━━ Document extract ━━
Like thousands of peasants in Davao del Sur Province in the past six weeks, Magaso has been enlisted in a new anticommunist vigilante group.

Founded by a local military commander, ``Nakasaka,'' or People United for Peace, operates under a strict rule: Though the communist guerrillas have rifles, the vigilantes can only use homemade ``defensive'' weapons, such as sling shots, bows and arrows, sticks, knives, and fake guns.

Still, the idea has caught the fancy of President Corazon Aquino, whose religious beliefs led her to extol nonviolent methods. Government officials are trying to spread Nakasaka to other areas to act as village spies for the military and help end the Philippines' 18-year-long communist insurgency.

Magaso's vigilante duties include sitting with two other elderly ladies inside a bunker that serves as a checkpoint at the entrance to her village of about 500.

A posted sign on the bunker says there is a curfew at 6 p.m. That's when peasants start patrolling the village with their weapons, which are supposed to be used only for self-defense.

If a suspected member of the communist-led New People's Army (NPA) should come into the area, the villagers have been told to sound a special alarm. They beat a bamboo drum, signaling the military to come to the rescue. Across the village entrance, the peasants have placed a new bobbing bamboo pole, designed to halt rebels in vehicles. Signs pinned to the pole read: ``Long live democracy ... in God we trust.''

This represents quite a change from just a few months ago, when rebels ran freely through the village, trying to convert people to their cause and collecting burdensome taxes. A few years ago, NPA guerrillas came in the night and left three unidentified corpses in the village center as a warning.

``During the time of [President Ferdinand] Marcos,'' says Magaso, ``the poor people could not contact the military. The military was all-powerful. Now we have the Cory government.''

Col. Jesus Magno, commander of the provincial Police Constabulary and Nakasaka's founder, says that the vigilante group is just another example of ``people power.'' This buzzword refers to the events of February 1986, when peaceful defiance by civilians protected reformist officers who had defected, leading to Mr. Marcos's exit. The events helped to turn around the military's image, although some doubts remain as to whether the armed forces can fight guerrillas without killing civilians.
━━━
> **What to do**:
• 1. In the article on the Nakasaka vigilante group, condense the paragraph beginning "If a suspected member of the communist-led New People's Army" into a short bulleted list that keeps its main facts.
• 2. Transcribe the passage of the Nakasaka article starting at "A posted sign" and ending at "as a warning.".
The items after this are not needed.
━━ Records provided ━━
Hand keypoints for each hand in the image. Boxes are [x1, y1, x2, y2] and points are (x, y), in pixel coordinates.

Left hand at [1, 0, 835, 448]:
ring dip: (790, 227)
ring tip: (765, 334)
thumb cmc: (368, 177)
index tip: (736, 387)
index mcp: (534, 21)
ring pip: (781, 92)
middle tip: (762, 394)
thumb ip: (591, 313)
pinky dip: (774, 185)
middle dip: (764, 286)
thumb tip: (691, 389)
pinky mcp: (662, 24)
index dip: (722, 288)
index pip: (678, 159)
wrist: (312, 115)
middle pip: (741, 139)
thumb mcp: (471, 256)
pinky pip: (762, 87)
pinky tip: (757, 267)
━━━
━━ Records provided ━━
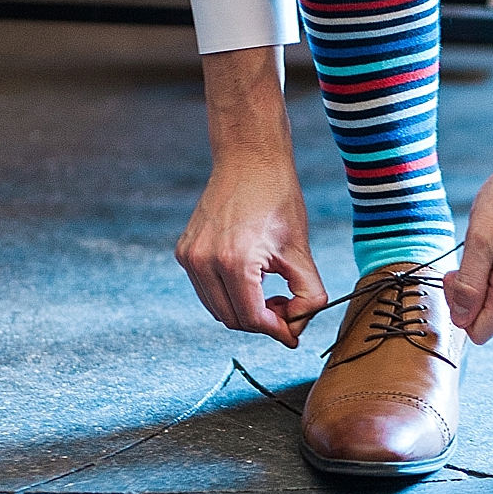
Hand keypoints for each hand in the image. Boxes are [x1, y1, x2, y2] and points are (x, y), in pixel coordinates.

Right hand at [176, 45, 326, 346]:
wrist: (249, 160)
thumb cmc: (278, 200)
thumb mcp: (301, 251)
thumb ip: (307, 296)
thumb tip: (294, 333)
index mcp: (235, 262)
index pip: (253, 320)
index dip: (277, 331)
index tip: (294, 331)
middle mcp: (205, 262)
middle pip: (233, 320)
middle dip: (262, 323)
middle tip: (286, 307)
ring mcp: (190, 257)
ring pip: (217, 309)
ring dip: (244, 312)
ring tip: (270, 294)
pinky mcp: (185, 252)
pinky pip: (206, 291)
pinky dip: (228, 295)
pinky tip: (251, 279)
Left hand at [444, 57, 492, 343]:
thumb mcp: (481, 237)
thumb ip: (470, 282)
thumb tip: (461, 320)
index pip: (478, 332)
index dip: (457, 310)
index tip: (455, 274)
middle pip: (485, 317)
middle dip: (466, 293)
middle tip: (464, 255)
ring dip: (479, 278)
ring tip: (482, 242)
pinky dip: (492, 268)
━━━
> **Outputs in order**:
• 1.
- Villagers are told to sound a special alarm if a suspected New People's Army (NPA) member enters the area.
- They beat a bamboo drum, signaling the military to come to the rescue.
- A new bobbing bamboo pole across the village entrance is meant to stop rebels in vehicles.
- Signs on the pole read: "Long live democracy ... in God we trust."

• 2.
A posted sign on the bunker says there is a curfew at 6 p.m. That's when peasants start patrolling the village with their weapons, which are supposed to be used only for self-defense.

If a suspected member of the communist-led New People's Army (NPA) should come into the area, the villagers have been told to sound a special alarm. They beat a bamboo drum, signaling the military to come to the rescue. Across the village entrance, the peasants have placed a new bobbing bamboo pole, designed to halt rebels in vehicles. Signs pinned to the pole read: ``Long live democracy ... in God we trust.''

This represents quite a change from just a few months ago, when rebels ran freely through the village, trying to convert people to their cause and collecting burdensome taxes. A few years ago, NPA guerrillas came in the night and left three unidentified corpses in the village center as a warning.